Switch "displayed" to "shown" in everything from the line containing "Under every image write" down to the line containing "dist [0.000199, -0.000111]", and return only those lines with nothing else changed.

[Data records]
◇ ◇ ◇ ◇ ◇

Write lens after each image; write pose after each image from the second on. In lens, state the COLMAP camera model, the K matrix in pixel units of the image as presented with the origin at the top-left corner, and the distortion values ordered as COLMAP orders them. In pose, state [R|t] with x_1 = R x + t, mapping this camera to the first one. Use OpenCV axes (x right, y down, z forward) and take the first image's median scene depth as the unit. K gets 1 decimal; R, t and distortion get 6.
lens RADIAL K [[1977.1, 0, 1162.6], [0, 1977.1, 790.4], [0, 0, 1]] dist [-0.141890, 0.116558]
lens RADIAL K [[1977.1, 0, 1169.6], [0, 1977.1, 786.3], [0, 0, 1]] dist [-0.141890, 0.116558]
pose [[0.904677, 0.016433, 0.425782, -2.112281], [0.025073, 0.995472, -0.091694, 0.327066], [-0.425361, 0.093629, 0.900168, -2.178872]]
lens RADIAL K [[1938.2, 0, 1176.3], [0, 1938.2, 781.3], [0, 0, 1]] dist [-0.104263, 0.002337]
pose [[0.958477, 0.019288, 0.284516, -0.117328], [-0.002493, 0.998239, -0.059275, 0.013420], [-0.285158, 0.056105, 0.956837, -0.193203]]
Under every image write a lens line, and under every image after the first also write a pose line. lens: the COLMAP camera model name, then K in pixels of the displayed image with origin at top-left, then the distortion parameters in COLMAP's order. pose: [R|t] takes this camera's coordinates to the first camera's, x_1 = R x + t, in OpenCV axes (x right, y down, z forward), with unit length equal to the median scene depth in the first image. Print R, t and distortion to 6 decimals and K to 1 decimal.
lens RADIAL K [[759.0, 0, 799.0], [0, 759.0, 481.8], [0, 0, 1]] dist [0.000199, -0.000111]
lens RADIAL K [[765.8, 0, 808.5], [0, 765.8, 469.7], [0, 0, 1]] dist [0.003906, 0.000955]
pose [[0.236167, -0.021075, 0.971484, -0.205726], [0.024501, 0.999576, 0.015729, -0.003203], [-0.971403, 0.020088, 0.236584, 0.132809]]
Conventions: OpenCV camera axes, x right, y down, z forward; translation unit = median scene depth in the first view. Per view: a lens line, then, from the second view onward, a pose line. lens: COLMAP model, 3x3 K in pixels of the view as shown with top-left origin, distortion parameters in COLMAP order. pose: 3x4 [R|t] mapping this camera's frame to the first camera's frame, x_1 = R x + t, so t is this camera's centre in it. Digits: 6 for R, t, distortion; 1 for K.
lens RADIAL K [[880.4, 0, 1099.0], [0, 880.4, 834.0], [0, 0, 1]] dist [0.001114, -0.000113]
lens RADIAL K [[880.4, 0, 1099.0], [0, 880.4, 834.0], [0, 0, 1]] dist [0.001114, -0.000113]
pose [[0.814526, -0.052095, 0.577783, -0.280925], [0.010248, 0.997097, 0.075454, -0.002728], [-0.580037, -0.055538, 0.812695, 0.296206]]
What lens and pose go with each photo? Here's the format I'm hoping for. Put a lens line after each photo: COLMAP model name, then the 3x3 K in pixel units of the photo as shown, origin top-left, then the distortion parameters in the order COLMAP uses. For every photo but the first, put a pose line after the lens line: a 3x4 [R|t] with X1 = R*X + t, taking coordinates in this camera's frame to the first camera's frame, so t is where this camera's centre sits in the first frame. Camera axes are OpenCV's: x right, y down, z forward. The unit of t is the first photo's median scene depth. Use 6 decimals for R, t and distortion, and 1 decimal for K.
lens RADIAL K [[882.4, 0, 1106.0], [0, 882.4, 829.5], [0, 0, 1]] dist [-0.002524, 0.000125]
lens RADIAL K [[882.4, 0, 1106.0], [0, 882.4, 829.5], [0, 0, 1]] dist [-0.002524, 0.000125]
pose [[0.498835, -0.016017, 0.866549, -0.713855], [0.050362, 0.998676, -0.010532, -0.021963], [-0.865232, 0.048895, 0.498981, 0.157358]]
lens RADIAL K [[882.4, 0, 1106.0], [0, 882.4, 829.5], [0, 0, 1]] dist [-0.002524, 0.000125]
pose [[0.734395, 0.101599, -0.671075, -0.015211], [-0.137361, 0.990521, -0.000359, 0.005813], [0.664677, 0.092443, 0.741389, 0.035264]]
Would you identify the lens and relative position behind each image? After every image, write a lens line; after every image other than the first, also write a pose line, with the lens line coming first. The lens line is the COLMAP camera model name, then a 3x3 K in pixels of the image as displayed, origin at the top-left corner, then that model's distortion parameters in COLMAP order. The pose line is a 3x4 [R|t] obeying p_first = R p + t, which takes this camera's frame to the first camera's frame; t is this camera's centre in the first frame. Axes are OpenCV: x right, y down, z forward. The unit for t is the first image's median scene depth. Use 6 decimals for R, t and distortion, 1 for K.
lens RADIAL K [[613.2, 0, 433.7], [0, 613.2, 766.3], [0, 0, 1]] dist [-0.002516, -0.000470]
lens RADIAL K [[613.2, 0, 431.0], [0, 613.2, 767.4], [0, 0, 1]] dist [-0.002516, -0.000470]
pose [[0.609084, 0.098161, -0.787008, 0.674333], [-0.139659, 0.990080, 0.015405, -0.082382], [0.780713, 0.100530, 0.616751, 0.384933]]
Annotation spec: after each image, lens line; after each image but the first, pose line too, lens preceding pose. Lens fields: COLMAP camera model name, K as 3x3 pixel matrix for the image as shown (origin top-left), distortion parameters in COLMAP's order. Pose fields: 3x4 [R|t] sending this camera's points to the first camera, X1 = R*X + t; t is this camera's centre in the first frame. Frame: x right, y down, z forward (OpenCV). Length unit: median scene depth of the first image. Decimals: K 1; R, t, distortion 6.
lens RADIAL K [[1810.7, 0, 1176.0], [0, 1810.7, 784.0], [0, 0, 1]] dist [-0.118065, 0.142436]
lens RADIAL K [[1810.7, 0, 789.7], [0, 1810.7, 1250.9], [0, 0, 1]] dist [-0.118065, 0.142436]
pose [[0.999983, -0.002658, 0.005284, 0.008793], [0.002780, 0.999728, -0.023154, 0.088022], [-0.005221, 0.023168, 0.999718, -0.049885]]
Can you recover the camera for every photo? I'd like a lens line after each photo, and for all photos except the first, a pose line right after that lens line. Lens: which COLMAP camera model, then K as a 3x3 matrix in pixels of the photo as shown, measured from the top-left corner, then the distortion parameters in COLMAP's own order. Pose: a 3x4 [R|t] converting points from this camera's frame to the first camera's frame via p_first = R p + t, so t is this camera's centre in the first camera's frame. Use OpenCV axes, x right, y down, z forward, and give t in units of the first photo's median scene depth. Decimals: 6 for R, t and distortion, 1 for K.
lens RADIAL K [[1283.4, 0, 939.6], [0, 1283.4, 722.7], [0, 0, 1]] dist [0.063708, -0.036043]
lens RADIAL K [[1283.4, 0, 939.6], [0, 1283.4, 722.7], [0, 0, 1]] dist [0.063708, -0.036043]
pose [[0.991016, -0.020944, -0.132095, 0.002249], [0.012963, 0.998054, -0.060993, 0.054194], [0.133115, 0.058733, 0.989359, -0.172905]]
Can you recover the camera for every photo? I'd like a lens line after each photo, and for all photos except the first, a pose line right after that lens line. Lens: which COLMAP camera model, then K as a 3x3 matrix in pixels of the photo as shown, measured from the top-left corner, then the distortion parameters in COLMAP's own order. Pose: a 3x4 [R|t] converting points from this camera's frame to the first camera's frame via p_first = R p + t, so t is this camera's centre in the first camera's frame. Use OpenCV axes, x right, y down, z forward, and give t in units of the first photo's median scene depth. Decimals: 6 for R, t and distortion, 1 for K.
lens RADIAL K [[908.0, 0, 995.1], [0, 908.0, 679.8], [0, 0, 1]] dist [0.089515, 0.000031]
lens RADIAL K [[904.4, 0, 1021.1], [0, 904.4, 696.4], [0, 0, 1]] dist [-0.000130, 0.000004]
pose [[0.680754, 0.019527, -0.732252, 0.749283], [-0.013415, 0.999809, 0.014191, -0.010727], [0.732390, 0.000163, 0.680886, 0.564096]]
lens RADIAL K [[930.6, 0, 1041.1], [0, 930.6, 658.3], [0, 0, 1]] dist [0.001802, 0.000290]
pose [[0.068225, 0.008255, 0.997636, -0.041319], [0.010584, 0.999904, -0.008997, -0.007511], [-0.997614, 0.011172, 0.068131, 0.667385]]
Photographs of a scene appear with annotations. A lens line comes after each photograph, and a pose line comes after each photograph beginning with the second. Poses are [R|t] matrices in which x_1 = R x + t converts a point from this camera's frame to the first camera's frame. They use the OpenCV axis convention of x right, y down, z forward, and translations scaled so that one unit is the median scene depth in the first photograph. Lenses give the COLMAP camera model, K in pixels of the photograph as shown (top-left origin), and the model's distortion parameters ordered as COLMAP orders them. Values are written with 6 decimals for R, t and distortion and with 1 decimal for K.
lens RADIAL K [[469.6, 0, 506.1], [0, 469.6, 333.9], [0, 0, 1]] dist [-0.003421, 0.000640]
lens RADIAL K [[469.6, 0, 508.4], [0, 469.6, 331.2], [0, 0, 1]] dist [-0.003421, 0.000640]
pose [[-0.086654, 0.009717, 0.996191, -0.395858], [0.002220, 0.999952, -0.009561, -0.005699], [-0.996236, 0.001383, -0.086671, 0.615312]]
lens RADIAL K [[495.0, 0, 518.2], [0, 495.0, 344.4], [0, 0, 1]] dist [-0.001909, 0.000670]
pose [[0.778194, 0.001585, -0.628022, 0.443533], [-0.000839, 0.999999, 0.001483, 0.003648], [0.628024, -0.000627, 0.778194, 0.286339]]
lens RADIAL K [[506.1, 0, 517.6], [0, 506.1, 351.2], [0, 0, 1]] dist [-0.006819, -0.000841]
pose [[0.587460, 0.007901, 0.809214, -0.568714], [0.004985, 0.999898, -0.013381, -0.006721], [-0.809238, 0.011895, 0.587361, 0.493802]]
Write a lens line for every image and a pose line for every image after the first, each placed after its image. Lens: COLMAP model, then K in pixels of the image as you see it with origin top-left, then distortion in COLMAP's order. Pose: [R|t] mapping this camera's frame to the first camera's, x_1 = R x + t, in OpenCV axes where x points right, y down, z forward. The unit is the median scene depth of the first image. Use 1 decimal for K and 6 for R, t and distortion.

◇ ◇ ◇ ◇ ◇

### [Solution below]
Under every image write a lens line, and under every image after the first also write a pose line. lens: the COLMAP camera model name, then K in pixels of the shown image with origin at top-left, then the distortion parameters in COLMAP's order. pose: [R|t] takes this camera's coordinates to the first camera's, x_1 = R x + t, in OpenCV axes (x right, y down, z forward), with unit length equal to the median scene depth in the first image. Print R, t and distortion to 6 decimals and K to 1 decimal.
lens RADIAL K [[759.0, 0, 799.0], [0, 759.0, 481.8], [0, 0, 1]] dist [0.000199, -0.000111]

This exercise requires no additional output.